Exposure to pesticides, weed killers, bug killers, and solvents, is associated with a significantly higher likelihood of developing Parkinson’s disease, according to a new meta-analysis on the subject. The meta-analysis incorporated over 100 different studies from all over the world.
“Due to this association, there was also a link between farming or country living and developing Parkinson’s in some of the studies,” said study author Emanuele Cereda, MD, PhD, with the IRCCS University Hospital San Matteo Foundation in Pavia, Italy. The new research was also conducted by Gianni Pezzoli, MD, with the Parkinson Institute — ICP, Milan.
The meta-analysis compared 104 different studies on the subject — looking at relationship between exposure to weed, fungus, rodent or bug killers, and solvents, and the likelihood of developing Parkinson’s disease. The researchers also included studies which evaluated the “proximity of exposure, such as country living, work occupation and well water drinking.”

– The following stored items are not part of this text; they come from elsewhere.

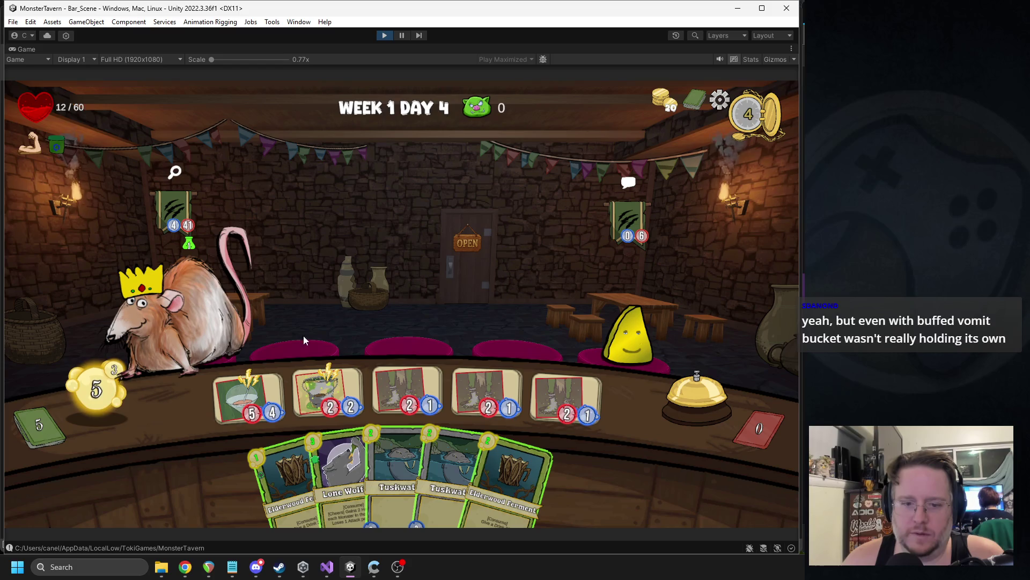
- Pour Elderwood Ferment onto the second and first bar drinks and end the turn
mouse_move(515, 455)
mouse_down()
mouse_move(315, 388)
mouse_move(327, 380)
mouse_up()
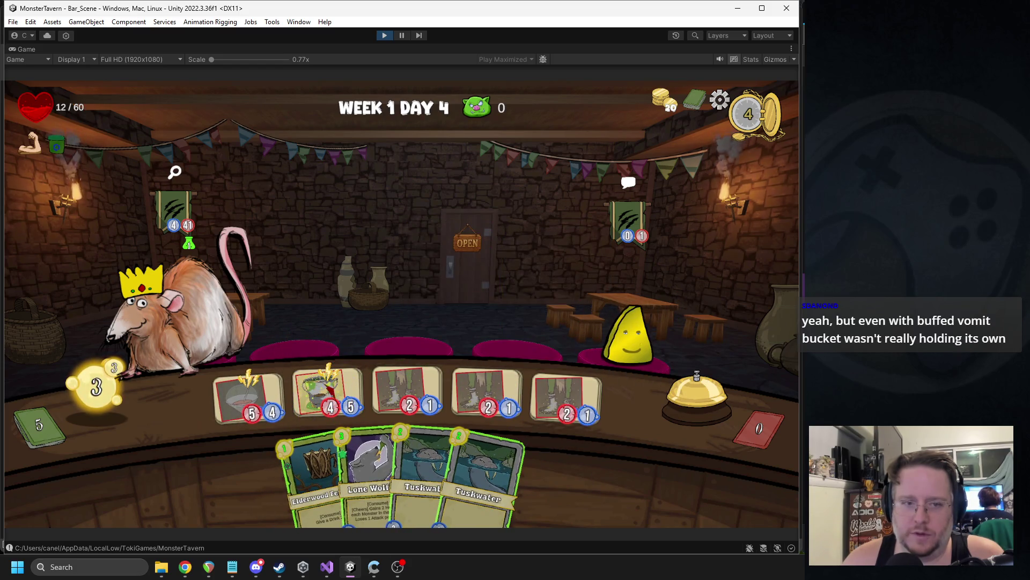
drag(311, 477, 266, 397)
click(681, 408)
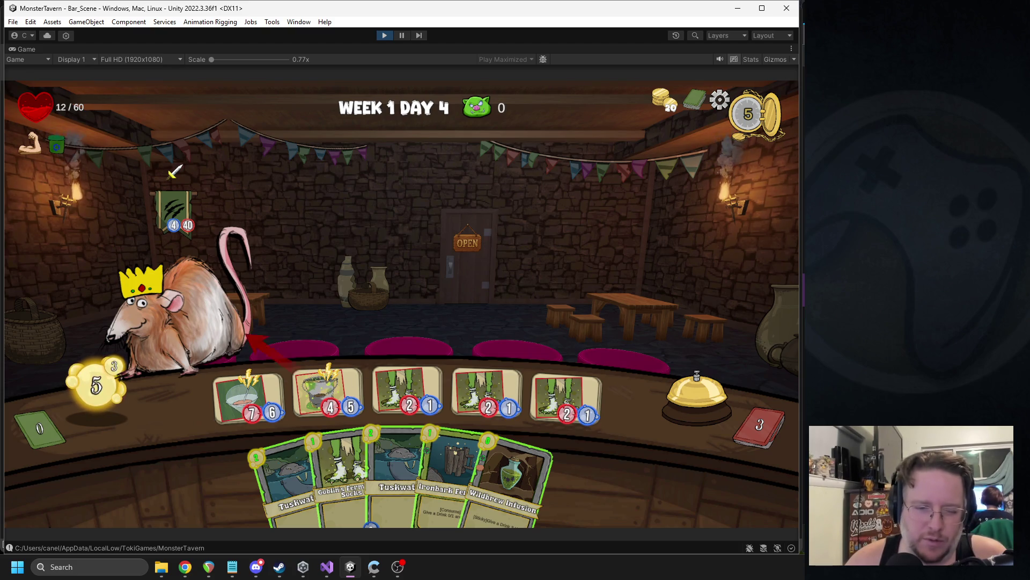
- Attack the rat king, apply Wildbrew Infusion to Vomit Bucket, add more drinks, and end the turn
drag(282, 298, 258, 321)
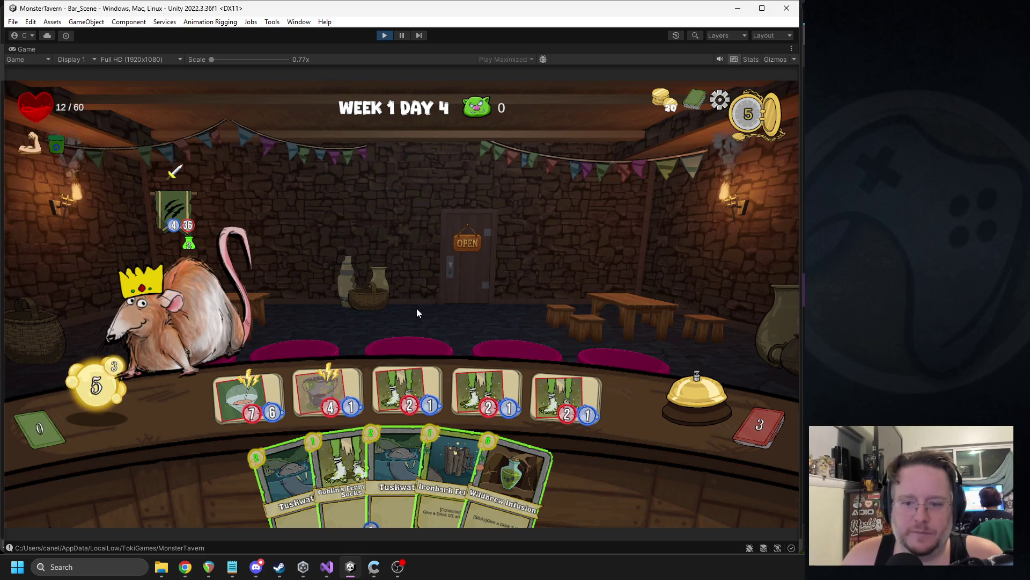
drag(505, 469, 327, 388)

What the meta-analysis found is that “exposure to bug or weed killers and solvents increased the risk of developing Parkinson’s disease by 33-80%. In controlled studies, exposure to the weed killer paraquat or the fungicides maneb and mancozeb was associated with two times the risk of developing the disease.”
“We didn’t study whether the type of exposure, such as whether the compound was inhaled or absorbed through the skin and the method of application, such as spraying or mixing, affected Parkinson’s risk,” said Cereda. “However, our study suggests that the risk increases in a dose response manner as the length of exposure to these chemicals increases.”
Here at Planetsave we’ve reported on the close association between Parkinson’s disease (along with dementia and other neurological disorders) and pesticides quite a bit.
For further reading, I recommend: Parkinson’s Disease Strongly Linked To Pesticide Exposure, New Research Continues To Show, Dementia Affecting More And More People, Earlier And Earlier In Life, Research Finds, and Damage from Chemical Exposure Passed Down for Generations.
The new research was published May 28, 2013, in the journal Neurology®, which is the medical journal of the American Academy of Neurology.